L'Explication Prémisse
Cet article concerne les désaccords sur la composition (notamment le nombre de représentants) d’une « commission mixte » (instance paritaire réunissant représentants employeurs et syndicats). Il dit simplement que, si les parties ne sont pas d’accord sur l’importance des délégations, la procédure de convocation de ces délégations sera faite selon des règles précises fixées par un décret en Conseil d’État. Autrement dit, la loi renvoie à un décret pour organiser concrètement comment on réunit et fait siéger les membres en cas de litige de composition.
Contexte : une entreprise lance des négociations obligatoires et doit constituer une commission mixte. Les syndicats demandent 5 délégués chacun, l’employeur n’en reconnaît que 3. Il y a désaccord sur le « poids » des délégations. Application de l’article : au lieu que chaque partie s’impose, on suit la procédure prévue par le décret en Conseil d’État (qui précisera qui convoque, les délais, les modalités de notification et les règles de quorum). La convocation et la composition sont alors organisées conformément à ce décret, permettant l’ouverture des débats sans que l’un ou l’autre impose unilatéralement sa solution.
- Portée limitée : l’article traite du litige sur l’importance/numération des délégations, pas du fond des négociations.

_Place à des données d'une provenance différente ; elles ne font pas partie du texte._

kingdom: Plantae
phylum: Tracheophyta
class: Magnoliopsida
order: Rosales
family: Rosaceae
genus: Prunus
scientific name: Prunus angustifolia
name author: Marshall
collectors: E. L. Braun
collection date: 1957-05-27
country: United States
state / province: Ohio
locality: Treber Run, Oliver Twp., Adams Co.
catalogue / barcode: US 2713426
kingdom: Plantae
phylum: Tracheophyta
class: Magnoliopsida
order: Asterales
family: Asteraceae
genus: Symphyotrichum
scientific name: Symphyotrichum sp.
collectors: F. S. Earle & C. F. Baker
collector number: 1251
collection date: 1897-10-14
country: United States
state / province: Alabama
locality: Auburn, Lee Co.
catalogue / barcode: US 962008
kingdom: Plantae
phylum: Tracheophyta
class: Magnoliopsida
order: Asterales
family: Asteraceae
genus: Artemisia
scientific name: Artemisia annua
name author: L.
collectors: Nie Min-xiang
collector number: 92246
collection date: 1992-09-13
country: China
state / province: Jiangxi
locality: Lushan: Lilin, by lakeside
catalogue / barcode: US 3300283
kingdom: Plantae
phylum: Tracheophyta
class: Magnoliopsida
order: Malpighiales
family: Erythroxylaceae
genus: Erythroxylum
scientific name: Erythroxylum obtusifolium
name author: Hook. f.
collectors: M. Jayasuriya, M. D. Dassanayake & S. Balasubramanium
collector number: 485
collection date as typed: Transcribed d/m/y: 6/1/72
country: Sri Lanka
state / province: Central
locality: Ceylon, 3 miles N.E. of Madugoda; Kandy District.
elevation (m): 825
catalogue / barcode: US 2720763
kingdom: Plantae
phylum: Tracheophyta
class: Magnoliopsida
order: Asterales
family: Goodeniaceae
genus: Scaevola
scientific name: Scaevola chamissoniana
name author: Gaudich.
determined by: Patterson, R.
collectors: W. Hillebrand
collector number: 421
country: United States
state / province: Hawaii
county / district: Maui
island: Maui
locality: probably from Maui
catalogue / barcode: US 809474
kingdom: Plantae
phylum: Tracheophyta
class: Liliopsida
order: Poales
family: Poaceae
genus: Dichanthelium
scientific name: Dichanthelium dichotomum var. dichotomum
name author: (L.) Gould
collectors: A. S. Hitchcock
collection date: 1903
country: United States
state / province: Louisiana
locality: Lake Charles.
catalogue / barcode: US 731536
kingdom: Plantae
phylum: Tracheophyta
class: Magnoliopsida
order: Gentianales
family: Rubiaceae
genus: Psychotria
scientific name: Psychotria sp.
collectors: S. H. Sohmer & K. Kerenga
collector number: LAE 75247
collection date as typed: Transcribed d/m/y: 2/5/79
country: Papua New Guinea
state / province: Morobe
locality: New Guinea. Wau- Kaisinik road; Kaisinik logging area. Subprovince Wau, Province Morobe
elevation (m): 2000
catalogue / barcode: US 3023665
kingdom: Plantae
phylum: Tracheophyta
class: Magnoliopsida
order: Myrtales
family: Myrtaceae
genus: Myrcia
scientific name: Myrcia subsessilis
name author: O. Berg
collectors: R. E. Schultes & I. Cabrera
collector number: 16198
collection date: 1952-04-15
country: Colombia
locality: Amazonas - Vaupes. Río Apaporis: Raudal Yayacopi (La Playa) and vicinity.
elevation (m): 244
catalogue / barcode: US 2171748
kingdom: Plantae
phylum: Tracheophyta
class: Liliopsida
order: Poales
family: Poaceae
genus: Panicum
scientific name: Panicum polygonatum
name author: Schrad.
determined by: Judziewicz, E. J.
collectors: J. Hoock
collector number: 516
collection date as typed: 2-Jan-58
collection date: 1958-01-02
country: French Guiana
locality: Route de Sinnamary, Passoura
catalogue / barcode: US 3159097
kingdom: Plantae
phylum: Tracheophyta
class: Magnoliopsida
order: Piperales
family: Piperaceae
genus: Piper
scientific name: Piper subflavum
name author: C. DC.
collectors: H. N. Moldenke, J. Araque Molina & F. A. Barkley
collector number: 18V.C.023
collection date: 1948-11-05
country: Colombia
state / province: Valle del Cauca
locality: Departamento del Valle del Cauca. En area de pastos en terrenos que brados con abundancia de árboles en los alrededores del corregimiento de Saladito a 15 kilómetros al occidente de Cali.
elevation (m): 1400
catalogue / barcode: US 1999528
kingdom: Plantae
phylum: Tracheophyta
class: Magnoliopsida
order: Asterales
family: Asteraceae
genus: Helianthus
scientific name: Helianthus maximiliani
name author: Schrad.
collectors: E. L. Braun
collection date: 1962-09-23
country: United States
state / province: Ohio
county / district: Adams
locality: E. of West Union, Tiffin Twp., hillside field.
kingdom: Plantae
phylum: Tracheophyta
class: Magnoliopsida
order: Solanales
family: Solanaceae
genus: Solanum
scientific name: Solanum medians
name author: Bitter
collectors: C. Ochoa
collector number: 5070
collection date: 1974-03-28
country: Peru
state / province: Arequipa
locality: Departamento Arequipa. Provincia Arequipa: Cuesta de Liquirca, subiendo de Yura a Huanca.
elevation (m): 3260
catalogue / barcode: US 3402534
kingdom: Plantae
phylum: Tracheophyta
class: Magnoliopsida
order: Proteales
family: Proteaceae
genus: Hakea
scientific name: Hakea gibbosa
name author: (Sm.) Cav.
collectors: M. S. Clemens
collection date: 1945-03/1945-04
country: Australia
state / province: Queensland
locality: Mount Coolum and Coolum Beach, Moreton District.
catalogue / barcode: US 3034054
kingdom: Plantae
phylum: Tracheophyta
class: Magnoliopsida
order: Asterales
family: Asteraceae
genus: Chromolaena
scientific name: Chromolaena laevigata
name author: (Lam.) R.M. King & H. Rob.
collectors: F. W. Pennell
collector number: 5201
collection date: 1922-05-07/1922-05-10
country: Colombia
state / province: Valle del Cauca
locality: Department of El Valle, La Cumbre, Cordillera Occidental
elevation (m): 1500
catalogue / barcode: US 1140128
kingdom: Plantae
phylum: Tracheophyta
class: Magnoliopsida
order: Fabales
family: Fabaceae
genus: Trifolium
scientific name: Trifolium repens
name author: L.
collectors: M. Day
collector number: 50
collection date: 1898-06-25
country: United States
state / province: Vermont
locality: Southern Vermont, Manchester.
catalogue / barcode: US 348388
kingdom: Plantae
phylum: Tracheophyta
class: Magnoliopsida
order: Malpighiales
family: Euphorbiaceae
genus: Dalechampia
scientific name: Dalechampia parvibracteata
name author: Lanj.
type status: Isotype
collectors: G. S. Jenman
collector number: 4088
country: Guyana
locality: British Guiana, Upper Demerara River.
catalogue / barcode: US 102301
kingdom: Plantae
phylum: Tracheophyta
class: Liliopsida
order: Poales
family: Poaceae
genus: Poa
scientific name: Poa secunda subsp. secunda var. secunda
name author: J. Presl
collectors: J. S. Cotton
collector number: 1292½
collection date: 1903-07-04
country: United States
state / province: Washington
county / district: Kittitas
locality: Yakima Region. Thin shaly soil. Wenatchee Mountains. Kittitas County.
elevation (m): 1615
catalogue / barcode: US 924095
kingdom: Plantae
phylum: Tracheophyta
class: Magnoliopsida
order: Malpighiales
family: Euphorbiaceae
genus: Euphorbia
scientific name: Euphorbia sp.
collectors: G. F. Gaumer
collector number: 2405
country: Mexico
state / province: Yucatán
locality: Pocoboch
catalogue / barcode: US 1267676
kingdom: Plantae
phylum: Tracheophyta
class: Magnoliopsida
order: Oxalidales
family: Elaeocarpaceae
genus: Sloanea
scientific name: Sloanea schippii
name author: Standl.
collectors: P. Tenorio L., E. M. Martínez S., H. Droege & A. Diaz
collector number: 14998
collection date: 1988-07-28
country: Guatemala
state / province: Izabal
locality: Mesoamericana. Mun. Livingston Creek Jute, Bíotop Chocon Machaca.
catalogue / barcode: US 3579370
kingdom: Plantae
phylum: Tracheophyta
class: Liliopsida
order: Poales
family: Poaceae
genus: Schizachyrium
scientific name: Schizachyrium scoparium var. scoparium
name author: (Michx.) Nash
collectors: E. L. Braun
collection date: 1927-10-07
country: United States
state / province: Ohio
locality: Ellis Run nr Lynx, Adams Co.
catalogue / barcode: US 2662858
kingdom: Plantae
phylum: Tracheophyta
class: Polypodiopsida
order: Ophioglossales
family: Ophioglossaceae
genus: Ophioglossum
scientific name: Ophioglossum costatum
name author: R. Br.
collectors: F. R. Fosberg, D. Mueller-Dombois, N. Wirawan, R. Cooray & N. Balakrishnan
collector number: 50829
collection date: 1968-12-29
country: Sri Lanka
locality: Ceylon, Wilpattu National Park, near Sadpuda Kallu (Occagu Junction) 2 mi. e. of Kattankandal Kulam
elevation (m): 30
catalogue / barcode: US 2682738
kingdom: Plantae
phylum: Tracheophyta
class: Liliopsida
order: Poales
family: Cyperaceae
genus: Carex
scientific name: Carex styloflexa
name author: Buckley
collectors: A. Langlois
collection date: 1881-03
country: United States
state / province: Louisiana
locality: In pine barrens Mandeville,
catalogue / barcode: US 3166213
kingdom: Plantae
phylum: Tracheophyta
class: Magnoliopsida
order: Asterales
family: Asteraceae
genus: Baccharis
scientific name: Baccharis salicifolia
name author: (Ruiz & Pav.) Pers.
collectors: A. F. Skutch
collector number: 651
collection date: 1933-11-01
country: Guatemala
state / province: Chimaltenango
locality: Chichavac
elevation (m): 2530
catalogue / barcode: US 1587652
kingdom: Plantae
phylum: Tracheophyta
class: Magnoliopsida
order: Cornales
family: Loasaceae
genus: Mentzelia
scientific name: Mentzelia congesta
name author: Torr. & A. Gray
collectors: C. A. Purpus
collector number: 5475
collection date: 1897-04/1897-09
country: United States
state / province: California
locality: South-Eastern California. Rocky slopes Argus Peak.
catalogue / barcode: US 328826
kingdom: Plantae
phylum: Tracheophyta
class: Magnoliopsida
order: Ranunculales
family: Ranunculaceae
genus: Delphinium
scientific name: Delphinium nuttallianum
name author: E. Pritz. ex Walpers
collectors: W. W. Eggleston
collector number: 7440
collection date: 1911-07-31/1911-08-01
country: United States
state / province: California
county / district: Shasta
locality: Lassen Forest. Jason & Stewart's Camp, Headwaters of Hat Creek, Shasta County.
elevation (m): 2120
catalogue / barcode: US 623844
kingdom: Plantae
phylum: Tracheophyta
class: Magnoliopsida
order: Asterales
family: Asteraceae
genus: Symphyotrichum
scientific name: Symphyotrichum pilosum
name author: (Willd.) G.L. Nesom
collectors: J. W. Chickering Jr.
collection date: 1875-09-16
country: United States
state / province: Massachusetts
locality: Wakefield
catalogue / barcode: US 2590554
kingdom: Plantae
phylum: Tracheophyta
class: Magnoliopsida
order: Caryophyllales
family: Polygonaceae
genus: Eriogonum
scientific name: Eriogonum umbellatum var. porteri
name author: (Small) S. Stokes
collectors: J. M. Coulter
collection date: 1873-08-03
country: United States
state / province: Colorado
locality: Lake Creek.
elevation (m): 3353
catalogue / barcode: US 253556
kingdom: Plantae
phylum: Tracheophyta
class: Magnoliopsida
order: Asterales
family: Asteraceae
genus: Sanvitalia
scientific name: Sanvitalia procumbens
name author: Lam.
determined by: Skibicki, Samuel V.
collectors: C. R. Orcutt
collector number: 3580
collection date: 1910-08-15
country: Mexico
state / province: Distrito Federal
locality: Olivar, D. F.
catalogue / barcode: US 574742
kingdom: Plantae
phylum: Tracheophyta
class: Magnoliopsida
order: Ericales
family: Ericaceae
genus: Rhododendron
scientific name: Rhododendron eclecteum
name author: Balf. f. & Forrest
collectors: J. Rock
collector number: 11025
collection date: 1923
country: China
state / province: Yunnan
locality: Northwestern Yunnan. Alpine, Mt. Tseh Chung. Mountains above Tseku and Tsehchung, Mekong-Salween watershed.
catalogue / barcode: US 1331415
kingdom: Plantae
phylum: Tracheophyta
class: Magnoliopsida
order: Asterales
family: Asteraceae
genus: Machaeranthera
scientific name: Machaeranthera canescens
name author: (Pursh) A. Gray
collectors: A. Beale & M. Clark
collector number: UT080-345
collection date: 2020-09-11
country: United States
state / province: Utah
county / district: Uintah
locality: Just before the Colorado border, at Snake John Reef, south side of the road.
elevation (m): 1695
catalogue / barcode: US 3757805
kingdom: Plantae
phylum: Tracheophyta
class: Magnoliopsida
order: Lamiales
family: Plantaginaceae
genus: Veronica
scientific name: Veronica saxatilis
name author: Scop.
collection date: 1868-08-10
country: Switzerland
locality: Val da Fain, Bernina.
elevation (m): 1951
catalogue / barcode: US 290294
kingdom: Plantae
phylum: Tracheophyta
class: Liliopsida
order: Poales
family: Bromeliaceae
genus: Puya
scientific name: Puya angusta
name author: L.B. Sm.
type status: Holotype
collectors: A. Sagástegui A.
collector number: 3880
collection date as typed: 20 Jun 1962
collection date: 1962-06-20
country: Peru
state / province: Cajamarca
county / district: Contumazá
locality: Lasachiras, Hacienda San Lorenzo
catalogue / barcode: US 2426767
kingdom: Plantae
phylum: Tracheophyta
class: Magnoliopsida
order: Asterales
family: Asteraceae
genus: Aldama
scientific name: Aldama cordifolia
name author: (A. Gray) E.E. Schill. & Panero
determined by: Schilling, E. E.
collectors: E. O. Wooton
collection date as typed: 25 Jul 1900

- Renvoi réglementaire : les modalités concrètes (qui convoque, délais, formalités, quorum, etc.) sont fixées par décret en Conseil d’État.
- Finalité pratique : garantir une procédure objective et encadrée pour permettre la tenue de la commission malgré le désaccord sur la composition.
- Sécurité juridique : en cas de non-respect des règles de convocation prévues par le décret, les parties pourront contester la procédure devant les juridictions compétentes.
- Importance pour employeurs et syndicats : il faut connaître et respecter le décret applicable pour éviter d’invalider les réunions ou décisions issues d’une commission mal convoquée.